It is their company, so while they do have the right to act this way, I do
think that one day they might feel differently, kinda like how bell-bottom
attire went out of fashion. This work-place cultural phenomenon seems to be a
type of fashion and probably won't last into the next phase of computing.

I would hope that I could have refused to wear the party hat on grounds that
it made me feel silly. That wouldn't get me put on the bad list, would it?

------
htanirs
Yes, I could not understand why they were mandatory. They are not "fun" for
some and actually builds anxiety.

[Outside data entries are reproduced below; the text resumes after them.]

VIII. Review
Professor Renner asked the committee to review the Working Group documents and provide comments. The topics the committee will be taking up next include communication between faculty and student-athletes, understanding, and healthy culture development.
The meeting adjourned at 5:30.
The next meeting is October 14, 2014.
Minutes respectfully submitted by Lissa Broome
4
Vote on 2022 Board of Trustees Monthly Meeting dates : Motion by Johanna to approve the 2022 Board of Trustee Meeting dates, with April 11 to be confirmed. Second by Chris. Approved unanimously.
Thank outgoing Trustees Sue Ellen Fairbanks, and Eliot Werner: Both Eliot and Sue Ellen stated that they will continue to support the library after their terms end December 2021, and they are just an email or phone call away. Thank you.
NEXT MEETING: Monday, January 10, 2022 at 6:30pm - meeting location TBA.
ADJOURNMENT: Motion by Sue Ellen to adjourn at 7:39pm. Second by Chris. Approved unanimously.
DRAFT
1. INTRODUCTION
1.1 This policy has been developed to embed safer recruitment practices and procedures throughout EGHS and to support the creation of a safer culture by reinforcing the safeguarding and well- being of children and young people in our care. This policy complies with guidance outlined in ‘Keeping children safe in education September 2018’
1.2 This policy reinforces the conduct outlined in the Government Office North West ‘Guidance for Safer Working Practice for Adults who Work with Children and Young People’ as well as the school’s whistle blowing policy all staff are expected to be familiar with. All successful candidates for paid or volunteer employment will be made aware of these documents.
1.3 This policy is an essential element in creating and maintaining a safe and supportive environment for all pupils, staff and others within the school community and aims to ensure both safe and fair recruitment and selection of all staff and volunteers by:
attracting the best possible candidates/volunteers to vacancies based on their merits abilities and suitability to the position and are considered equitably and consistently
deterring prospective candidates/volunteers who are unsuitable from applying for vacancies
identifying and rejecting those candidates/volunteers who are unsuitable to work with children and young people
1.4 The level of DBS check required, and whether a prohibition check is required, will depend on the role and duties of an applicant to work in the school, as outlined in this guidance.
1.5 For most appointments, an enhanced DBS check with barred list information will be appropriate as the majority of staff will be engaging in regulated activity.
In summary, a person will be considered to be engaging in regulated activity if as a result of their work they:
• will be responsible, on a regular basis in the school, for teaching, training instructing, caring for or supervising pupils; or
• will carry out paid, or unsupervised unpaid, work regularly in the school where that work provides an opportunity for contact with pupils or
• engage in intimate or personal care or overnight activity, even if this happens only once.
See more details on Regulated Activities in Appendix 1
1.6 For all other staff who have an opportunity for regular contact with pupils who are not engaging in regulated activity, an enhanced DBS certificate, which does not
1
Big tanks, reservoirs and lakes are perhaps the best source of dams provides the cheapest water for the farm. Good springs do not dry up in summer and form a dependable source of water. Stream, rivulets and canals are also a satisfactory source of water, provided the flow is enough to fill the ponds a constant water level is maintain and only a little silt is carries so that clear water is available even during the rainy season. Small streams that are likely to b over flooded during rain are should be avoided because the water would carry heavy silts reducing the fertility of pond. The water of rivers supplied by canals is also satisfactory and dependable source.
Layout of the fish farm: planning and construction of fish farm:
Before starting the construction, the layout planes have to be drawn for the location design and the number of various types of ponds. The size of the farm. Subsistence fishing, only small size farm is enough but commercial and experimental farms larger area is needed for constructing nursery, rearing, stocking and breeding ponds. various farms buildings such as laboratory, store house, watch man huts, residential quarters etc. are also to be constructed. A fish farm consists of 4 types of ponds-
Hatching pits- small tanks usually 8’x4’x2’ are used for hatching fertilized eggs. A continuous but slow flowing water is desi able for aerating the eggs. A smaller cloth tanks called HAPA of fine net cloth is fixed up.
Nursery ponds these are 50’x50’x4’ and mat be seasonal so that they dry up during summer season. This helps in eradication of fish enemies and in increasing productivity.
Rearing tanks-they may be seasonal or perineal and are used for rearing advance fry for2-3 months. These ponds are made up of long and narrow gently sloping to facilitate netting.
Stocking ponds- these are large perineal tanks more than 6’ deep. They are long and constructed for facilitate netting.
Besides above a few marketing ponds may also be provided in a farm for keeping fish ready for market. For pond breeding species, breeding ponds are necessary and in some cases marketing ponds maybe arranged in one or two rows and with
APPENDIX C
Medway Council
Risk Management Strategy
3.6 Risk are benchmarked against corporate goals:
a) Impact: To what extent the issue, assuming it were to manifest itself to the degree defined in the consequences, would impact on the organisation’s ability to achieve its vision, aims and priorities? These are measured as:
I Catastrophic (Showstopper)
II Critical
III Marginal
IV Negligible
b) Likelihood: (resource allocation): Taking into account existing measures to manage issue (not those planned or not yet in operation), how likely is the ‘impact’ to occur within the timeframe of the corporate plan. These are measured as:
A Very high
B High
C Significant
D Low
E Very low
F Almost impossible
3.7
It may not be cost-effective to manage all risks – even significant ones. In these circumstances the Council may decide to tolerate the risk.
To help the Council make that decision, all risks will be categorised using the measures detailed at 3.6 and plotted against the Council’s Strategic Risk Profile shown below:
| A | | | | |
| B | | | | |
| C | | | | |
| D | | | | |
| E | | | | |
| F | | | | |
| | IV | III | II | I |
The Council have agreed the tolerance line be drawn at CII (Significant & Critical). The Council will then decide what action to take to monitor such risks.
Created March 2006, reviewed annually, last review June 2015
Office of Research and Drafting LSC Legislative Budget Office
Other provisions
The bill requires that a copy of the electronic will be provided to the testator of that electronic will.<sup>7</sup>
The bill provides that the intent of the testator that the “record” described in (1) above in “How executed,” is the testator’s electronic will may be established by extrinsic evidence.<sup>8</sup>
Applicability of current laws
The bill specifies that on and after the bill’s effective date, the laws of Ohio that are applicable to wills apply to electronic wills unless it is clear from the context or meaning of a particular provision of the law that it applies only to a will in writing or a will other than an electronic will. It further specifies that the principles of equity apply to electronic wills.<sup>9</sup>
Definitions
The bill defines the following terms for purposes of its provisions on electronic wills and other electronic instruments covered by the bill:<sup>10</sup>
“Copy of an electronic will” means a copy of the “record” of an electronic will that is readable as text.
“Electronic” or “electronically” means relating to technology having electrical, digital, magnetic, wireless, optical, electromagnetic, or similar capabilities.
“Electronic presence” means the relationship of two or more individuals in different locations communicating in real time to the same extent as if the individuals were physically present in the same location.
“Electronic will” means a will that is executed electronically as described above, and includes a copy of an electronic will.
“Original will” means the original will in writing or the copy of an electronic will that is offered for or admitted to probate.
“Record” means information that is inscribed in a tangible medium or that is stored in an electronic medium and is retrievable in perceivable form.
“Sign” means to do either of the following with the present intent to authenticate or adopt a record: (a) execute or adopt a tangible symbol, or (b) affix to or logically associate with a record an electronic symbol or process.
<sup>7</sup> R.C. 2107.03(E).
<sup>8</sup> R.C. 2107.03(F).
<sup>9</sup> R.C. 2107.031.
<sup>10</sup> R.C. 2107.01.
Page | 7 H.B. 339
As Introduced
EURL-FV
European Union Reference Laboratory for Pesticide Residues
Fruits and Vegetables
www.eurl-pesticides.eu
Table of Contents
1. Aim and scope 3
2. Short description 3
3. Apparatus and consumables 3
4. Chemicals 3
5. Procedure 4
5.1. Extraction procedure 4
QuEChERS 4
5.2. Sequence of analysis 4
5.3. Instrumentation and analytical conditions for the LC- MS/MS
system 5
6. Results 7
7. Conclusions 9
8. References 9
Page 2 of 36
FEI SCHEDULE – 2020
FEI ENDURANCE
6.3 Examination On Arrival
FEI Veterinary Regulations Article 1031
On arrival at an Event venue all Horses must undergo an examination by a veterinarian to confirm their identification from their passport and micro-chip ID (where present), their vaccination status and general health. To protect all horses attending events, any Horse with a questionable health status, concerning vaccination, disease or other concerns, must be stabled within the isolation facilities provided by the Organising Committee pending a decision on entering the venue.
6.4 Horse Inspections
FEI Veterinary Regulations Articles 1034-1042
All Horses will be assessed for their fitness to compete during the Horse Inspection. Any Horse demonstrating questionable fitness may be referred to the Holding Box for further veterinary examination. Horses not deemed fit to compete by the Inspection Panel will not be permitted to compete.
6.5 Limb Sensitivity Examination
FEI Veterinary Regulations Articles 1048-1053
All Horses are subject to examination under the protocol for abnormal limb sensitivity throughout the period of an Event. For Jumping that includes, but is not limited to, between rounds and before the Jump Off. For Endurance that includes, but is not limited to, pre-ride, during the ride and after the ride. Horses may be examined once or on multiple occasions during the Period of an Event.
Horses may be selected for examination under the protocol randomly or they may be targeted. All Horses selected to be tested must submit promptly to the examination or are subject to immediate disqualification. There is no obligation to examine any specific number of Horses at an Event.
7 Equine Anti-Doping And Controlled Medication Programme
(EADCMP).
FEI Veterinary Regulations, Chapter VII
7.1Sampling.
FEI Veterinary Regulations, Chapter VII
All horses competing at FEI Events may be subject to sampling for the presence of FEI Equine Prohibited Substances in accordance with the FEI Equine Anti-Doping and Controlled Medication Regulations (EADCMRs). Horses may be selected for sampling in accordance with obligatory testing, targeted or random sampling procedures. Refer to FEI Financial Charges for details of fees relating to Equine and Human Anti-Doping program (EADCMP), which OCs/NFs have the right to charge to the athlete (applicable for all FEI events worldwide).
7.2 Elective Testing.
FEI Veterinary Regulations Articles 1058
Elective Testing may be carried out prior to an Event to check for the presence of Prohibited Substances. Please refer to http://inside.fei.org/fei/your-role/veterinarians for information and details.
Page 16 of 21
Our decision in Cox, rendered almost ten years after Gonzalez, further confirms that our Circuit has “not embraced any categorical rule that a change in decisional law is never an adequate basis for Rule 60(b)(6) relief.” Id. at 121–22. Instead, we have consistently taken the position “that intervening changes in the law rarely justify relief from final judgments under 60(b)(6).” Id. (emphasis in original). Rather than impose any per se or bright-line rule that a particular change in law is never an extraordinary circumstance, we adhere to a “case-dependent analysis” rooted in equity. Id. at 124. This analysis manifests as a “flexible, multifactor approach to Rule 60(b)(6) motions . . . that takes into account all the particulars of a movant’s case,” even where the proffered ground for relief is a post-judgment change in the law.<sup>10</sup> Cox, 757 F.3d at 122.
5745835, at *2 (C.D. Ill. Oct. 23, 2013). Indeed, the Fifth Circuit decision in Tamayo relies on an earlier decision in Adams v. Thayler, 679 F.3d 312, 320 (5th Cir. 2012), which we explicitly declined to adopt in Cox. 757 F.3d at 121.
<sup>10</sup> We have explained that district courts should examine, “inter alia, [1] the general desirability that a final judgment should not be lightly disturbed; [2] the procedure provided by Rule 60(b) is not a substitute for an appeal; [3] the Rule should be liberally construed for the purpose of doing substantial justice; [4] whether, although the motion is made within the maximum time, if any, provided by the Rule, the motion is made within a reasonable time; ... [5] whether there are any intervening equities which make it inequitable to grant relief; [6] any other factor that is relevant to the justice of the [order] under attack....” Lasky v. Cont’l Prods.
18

And the experience in turn creates an
uncomfortable environment later.

Corp and Managers need to consider this when having these activities.

------
quickthrower2
Yes they should not be mandatory. I think the intention is good, and honestly
once you socialise a bit especially with other departments it can break down
some walls, but at the same time people should be forced to go, and companies
should be careful to communicate that it’s not compulsory. Maybe there should
be something for introverts too that is fun for them to look forward too. But
that might look more like a present eg a weekend holiday for them and their
family.

------
muzani
Most of them are badly thought out. We had a bowling event on a work day once.
This was when we were behind schedule. It was stressful to take the day off,
when I'd rather be working.

Productive engineers = happy engineers

Happy engineers = productive engineers

It's a nice loop. Don't break it.

If you want people to be tighter knit, just make them solve a problem together
(e.g. actual work). A lot of good friendships were forged around exhausting
days.

------
Trias11
Come on, it's fun. Or else!

[https://www.youtube.com/watch?v=84c7mRP7PLw](https://www.youtube.com/watch?v=84c7mRP7PLw)

------
subjectsigma
It's a trade-off. I do agree that they should be optional. However, maybe you
should try advocating for activities that promote team bonding that you also
find fun. My office recently had a board game night that went pretty well. It
was quiet and there were a variety of games, from silly stuff like Sorry! to
very involved games like Secret Hitler. Both an introvert- and extrovert-
pleaser. It's easy to just think something is bad and be annoyed about it;
much harder to do something about it.

> For any software engineer truly suited to their job, the work required
> should already be "fun", in and of itself. If not, then said engineer is in
> the wrong line of work and should find something they would enjoy doing
> every day for the rest of their career.

What nonsense. If you don't have at least one thing you don't like doing at
your job you must work at fucking Candyland... I love where I work, but
everyone has bad days.